The eighth-grade curriculum with some exceptions remained unchanged. However, these years -- at least for me -- were trying times. In retrospect, it was time to modify the curriculum. The dead white males were in charge-- I added some excellent outsider reading, but I did not think through the ramifications of having X-number of kids reading X-number of books.
Often, I felt as if I had a rebellion on my hands. There were two camps-- those who worked their blooming tails off, read every word in the book, avidly participated in class, labored on five-paragraph essays and those who wanted me to live among stalactites, questioned everything we did and felt a sense of pride when they got my goat. My coping skills were at an ebb.
I sensed my world was changing around me. Mrs. Stokes, the divine light of Graland School, often reminded me I was taking any resistance rather personally. I had forgotten Tim Johnson’s famous words, “Phil, Middle School children are here to test all of us; that’s their job.”

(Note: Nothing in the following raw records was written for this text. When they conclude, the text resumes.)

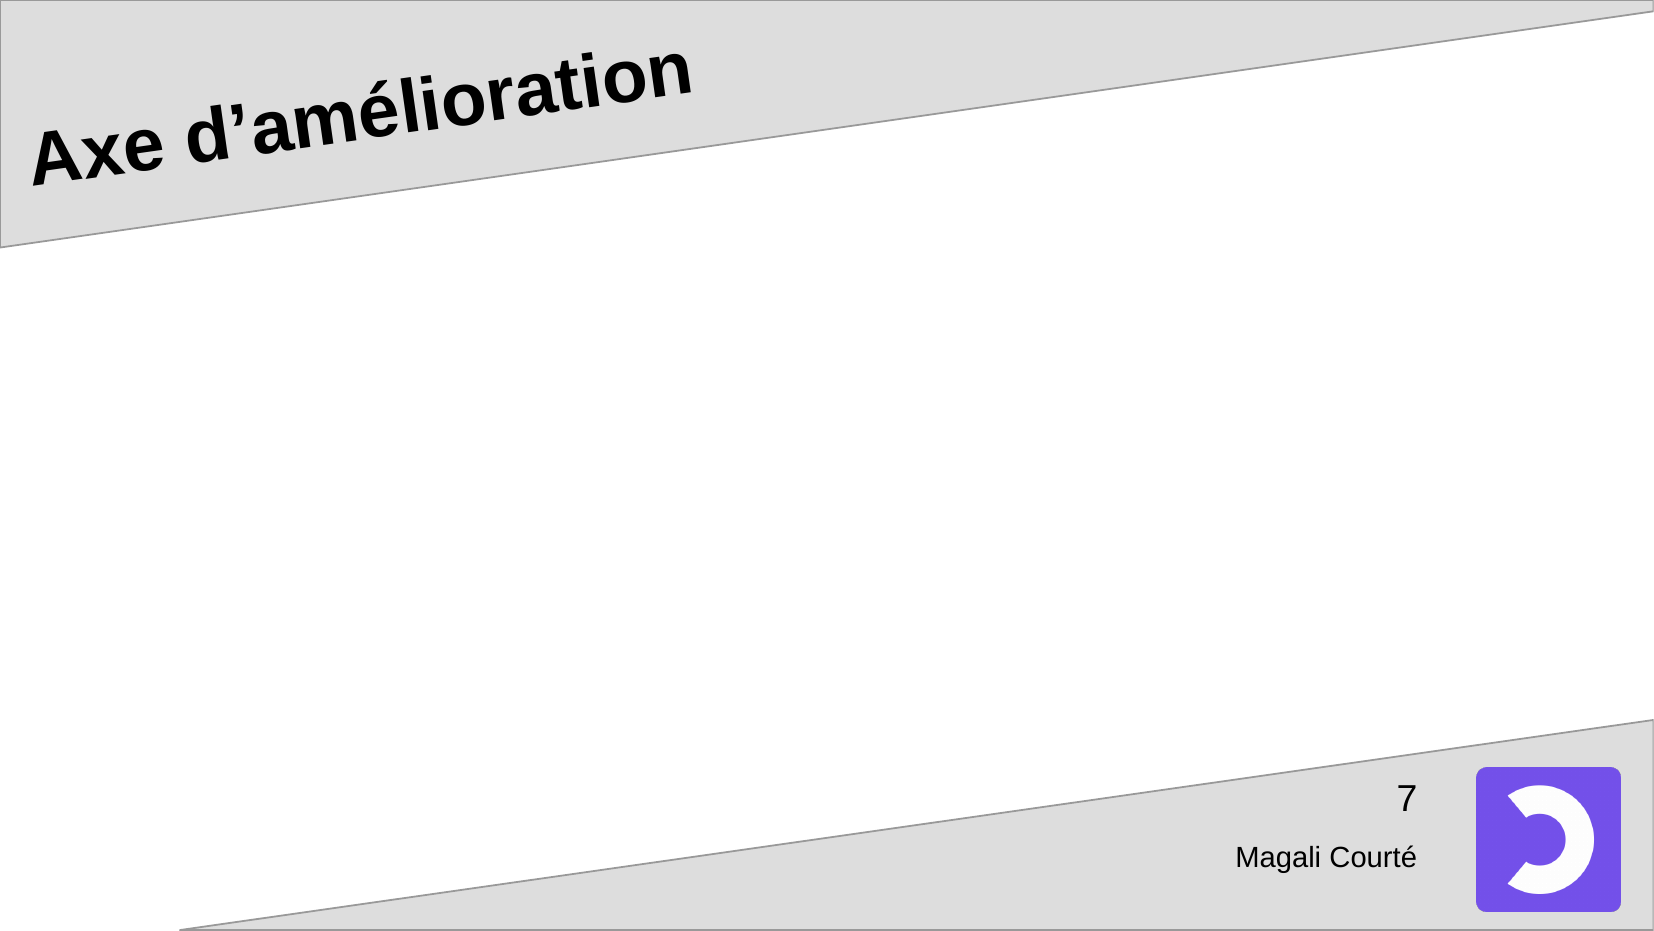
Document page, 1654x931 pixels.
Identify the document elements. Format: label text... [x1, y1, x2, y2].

picture [1476, 767, 1621, 912]
title Axe d’amélioration [16, 0, 1501, 239]
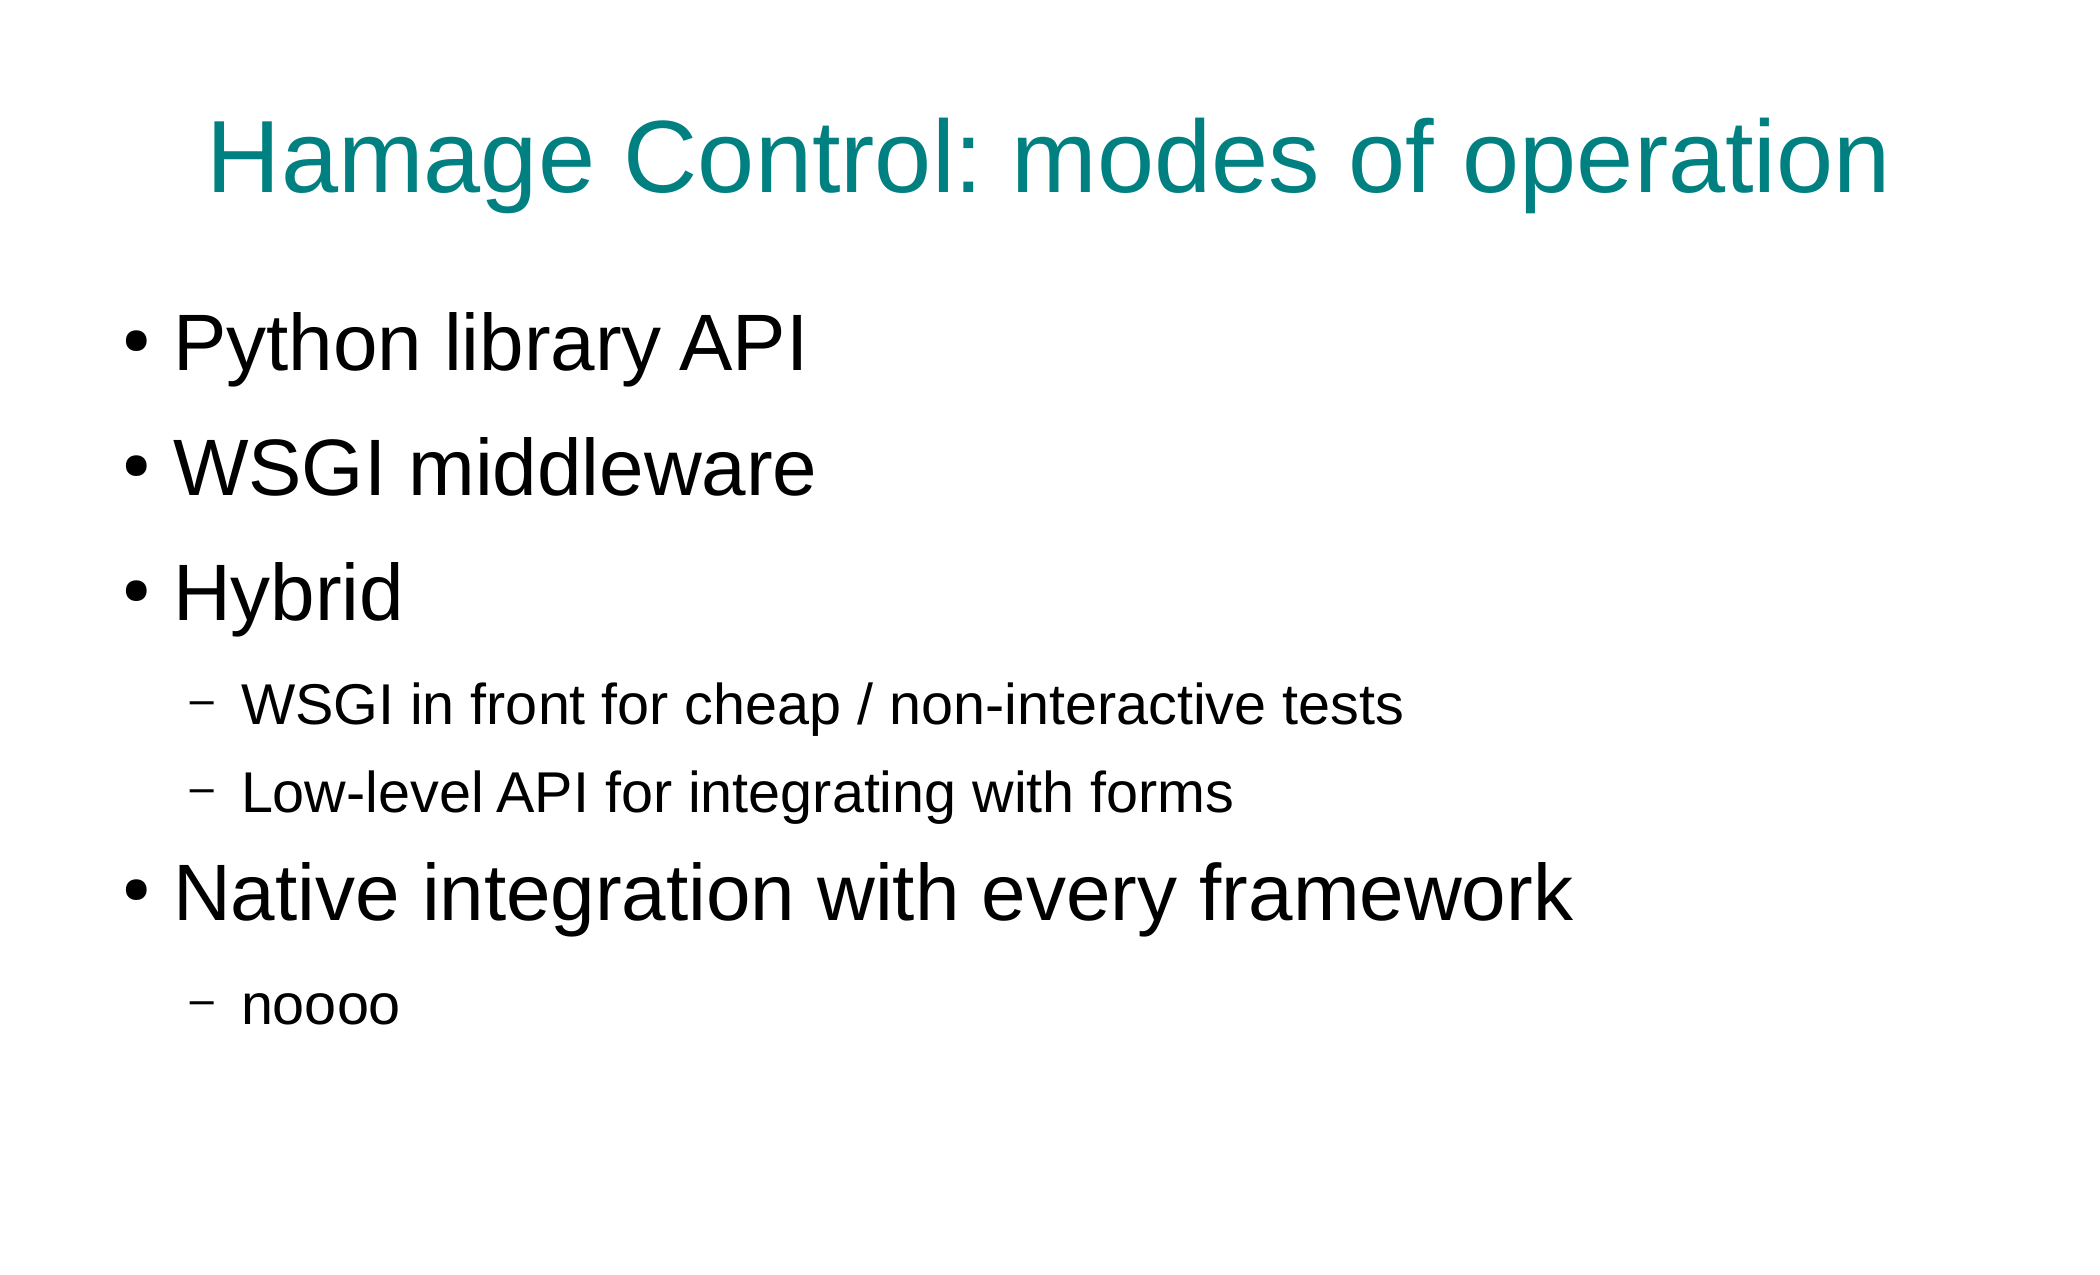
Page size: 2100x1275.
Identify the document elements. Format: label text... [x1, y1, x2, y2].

list Python library API WSGI middleware Hybrid WSGI in front for cheap / non-interactive tests Low-level API for integrating with forms Native integration with every framework noooo [105, 298, 1953, 1038]
title Hamage Control: modes of operation [105, 50, 1995, 264]
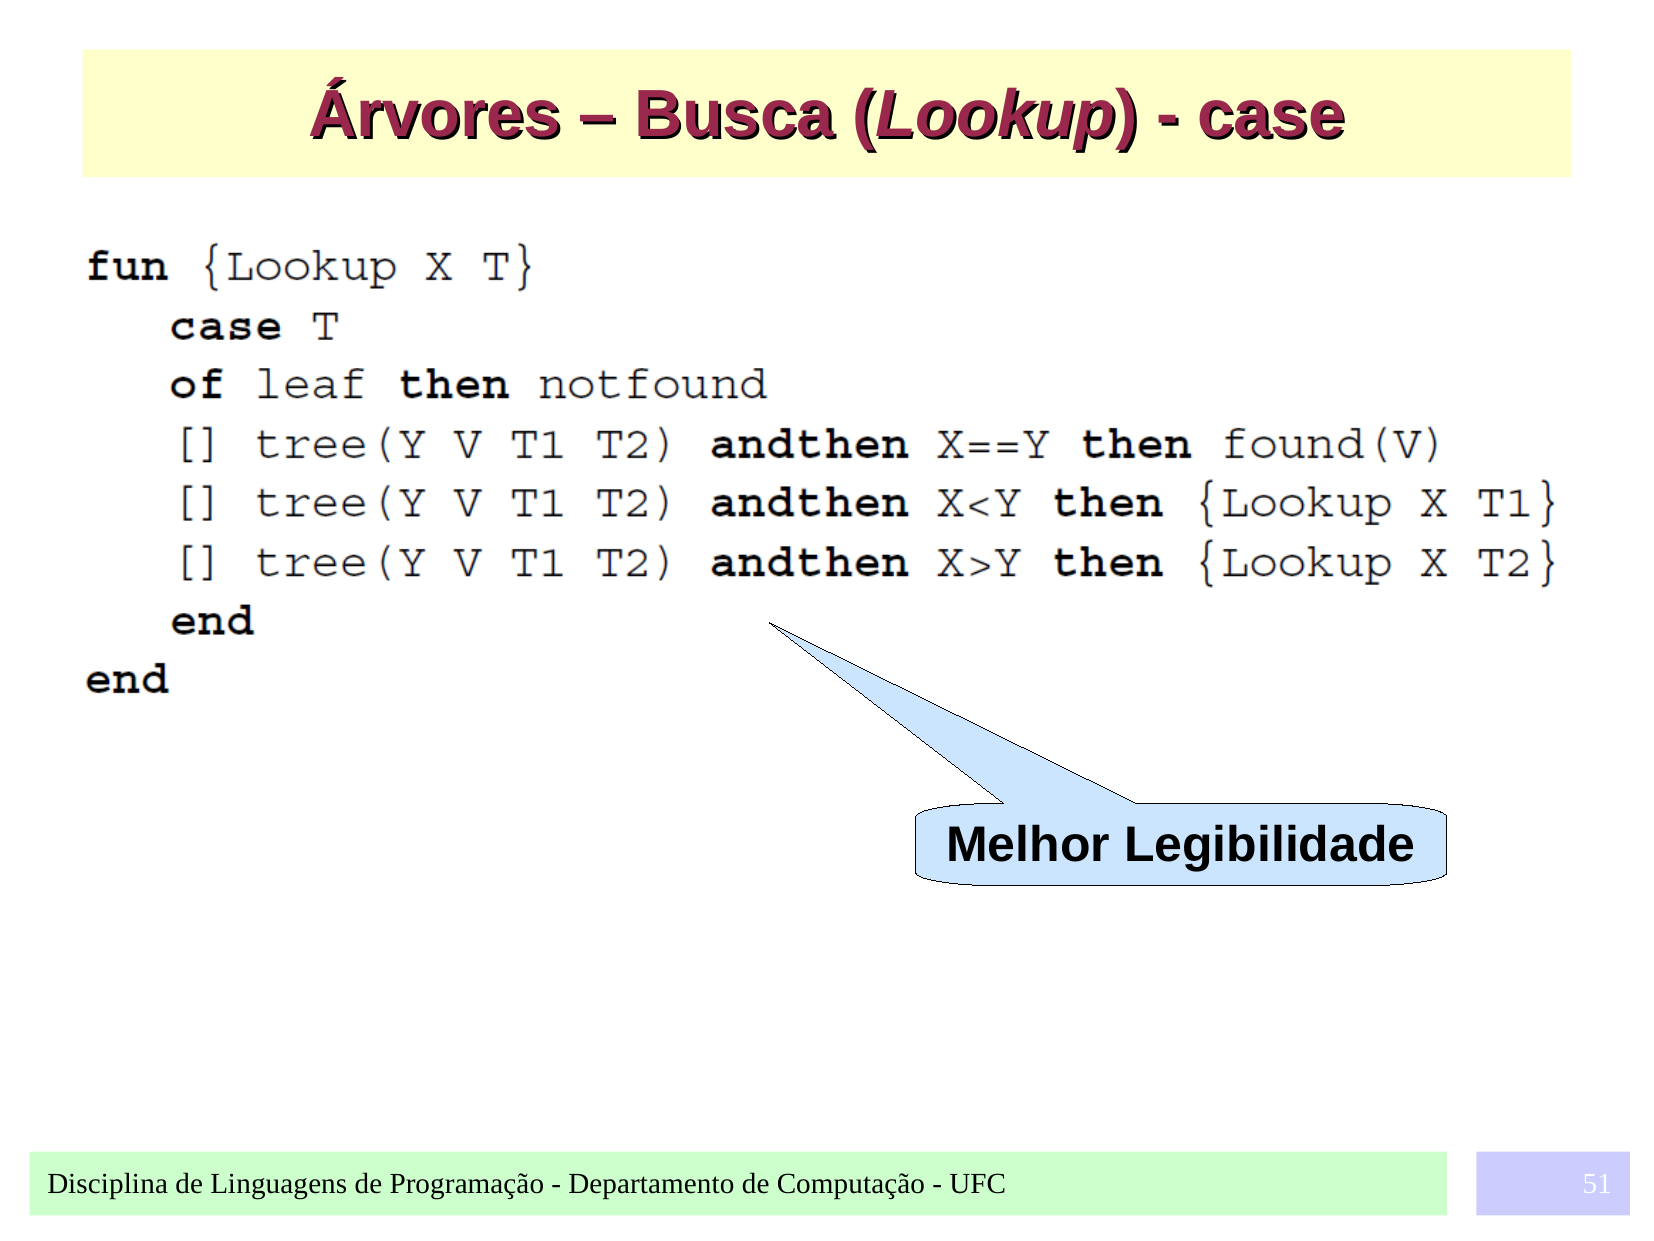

In addition, using computers became a must. Yet, this self-styled Luddite was not ready. I recall spending an incredible number of weekends trying to learn QuarkXPress and still found myself boggled by the program, among others. I never understood Hyperstudio. The kids helped each other-- a blessing.
I wish I could borrow that infernal time machine created by Mr. Wells and go back in time. Maybe, I could convince some of the skeptics that Salinger did craft a narrative path in American literature for which we should be most grateful; maybe, I might discover why my prowess as a teacher was less than stellar.
Joanne Milavec always reminded me there was life after seventh grade. As I struggled with eighth graders, I repeated Joanne’s simple, powerful dictum. I needed to have fun; I did. The seventh graders in both years proved to delight most days. That memory became important to me as I thought about Charles Elbot’s proposal for 1993-1994.